テキストサイズ

ビタミン剤

第16章 千夜一夜物語


サプライズのチーズケーキを渡すと
目元をうるうるさせながら感激してくれる相葉くんこういう所は、マジで素直でかわいいなぁとか思ったりする。


「あ、そうだこないだ貰った薔薇の花束さ、
ちょうど実家に帰った時に飾ってもらおうとしたらさ、おふくろと妹がきれいだしせっかくだから
ブリザードフラワーにしたらって言うから
今それやってもらってんだ。」


「ブリザード…?なにそれ?」

「ドライフラワーと違って色褪せずに
ずっとキレイなまんまで花を保存処理できる方法らしくてさ、けっこう女子に人気があるみたい。」

「…へぇ…そんなのあるんだ。」

「せっかくのキレイな薔薇なんだから
このまま枯らすのは勿体無いって言われてさ。

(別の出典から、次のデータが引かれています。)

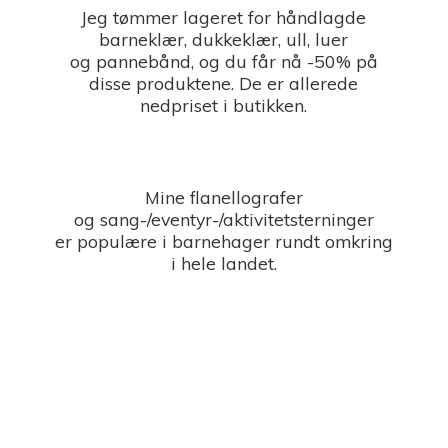
Jeg tømmer lageret for håndlagde
barneklær, dukkeklær, ull, luer
og pannebånd, og du får nå -50% på
disse produktene. De er allerede
nedpriset i butikken.
Mine flanellografer
og sang-/eventyr-/aktivitetsterninger
er populære i barnehager rundt omkring
i
hele landet.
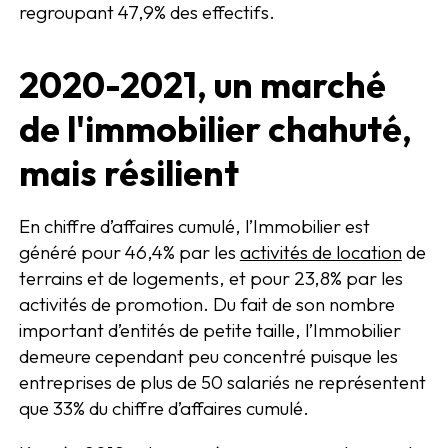
regroupant 47,9% des effectifs.
2020-2021, un marché
de l'immobilier chahuté,
mais résilient
En chiffre d’affaires cumulé, l’Immobilier est
généré pour 46,4% par les
activités de location
de
terrains et de logements, et pour 23,8% par les
activités de promotion. Du fait de son nombre
important d’entités de petite taille, l’Immobilier
demeure cependant peu concentré puisque les
entreprises de plus de 50 salariés ne représentent
que 33% du chiffre d’affaires cumulé.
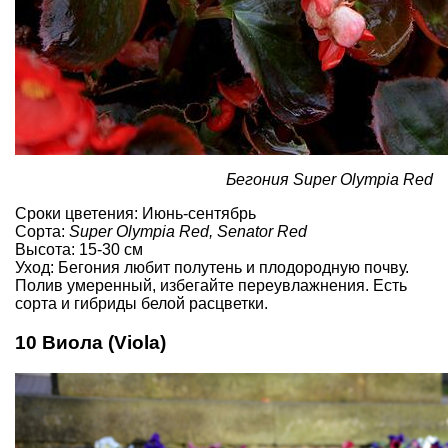
​Бегония Super Olympia Red
Сроки цветения: Июнь-сентябрь
Сорта:
Super Olympia Red, Senator Red
Высота: 15-30 см
Уход: Бегония любит полутень и плодородную почву.
Полив умеренный, избегайте переувлажнения. Есть
сорта и гибриды белой расцветки.
10 Виола (Viola)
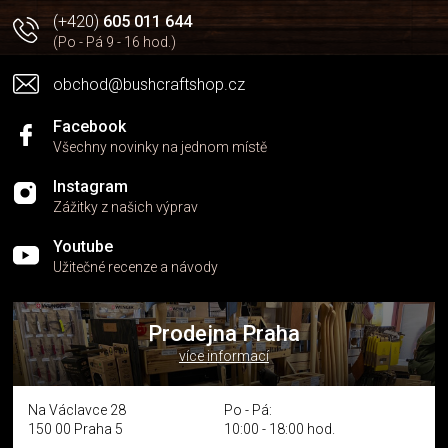
(+420)
605 011 644
(Po - Pá 9 - 16 hod.)
obchod@bushcraftshop.cz
Facebook
Všechny novinky na jednom místě
Instagram
Zážitky z našich výprav
Youtube
Užitečné recenze a návody
Prodejna Praha
více informací
Na Václavce 28
Po - Pá:
150 00 Praha 5
10:00 - 18:00 hod.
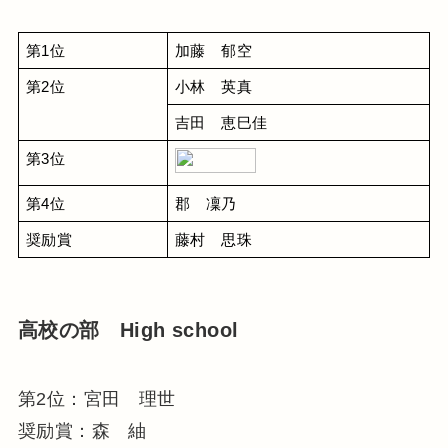
第1位
加藤　郁空
第2位
小林　英真
吉田　恵巳佳
第3位
第4位
郡　凜乃
奨励賞
藤村　思珠
高校の部 High school
第2位：宮田 理世
奨励賞：森 紬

」



しばらくの間黙り込んでしまう相葉くん
親指の爪を噛む様な仕草で、言葉をさがしてるのか、それとも…
さっきまでのやわらかい空気が一変する気がした。




「そう…なんだ
ずっと、枯れずに…そのまんま…」

「どしたの?」

「ごめん。少し疲れたみたい…
眠くなっちゃった。眠ってていい?」

「あ、うん大丈夫?」

「うん、平気。ごめんね、翔ちゃん…」


如何したんだろ?
急に具合が悪くなったのかな
一瞬、垣間見せた笑顔は切ないくらいに歪んでたように見えた。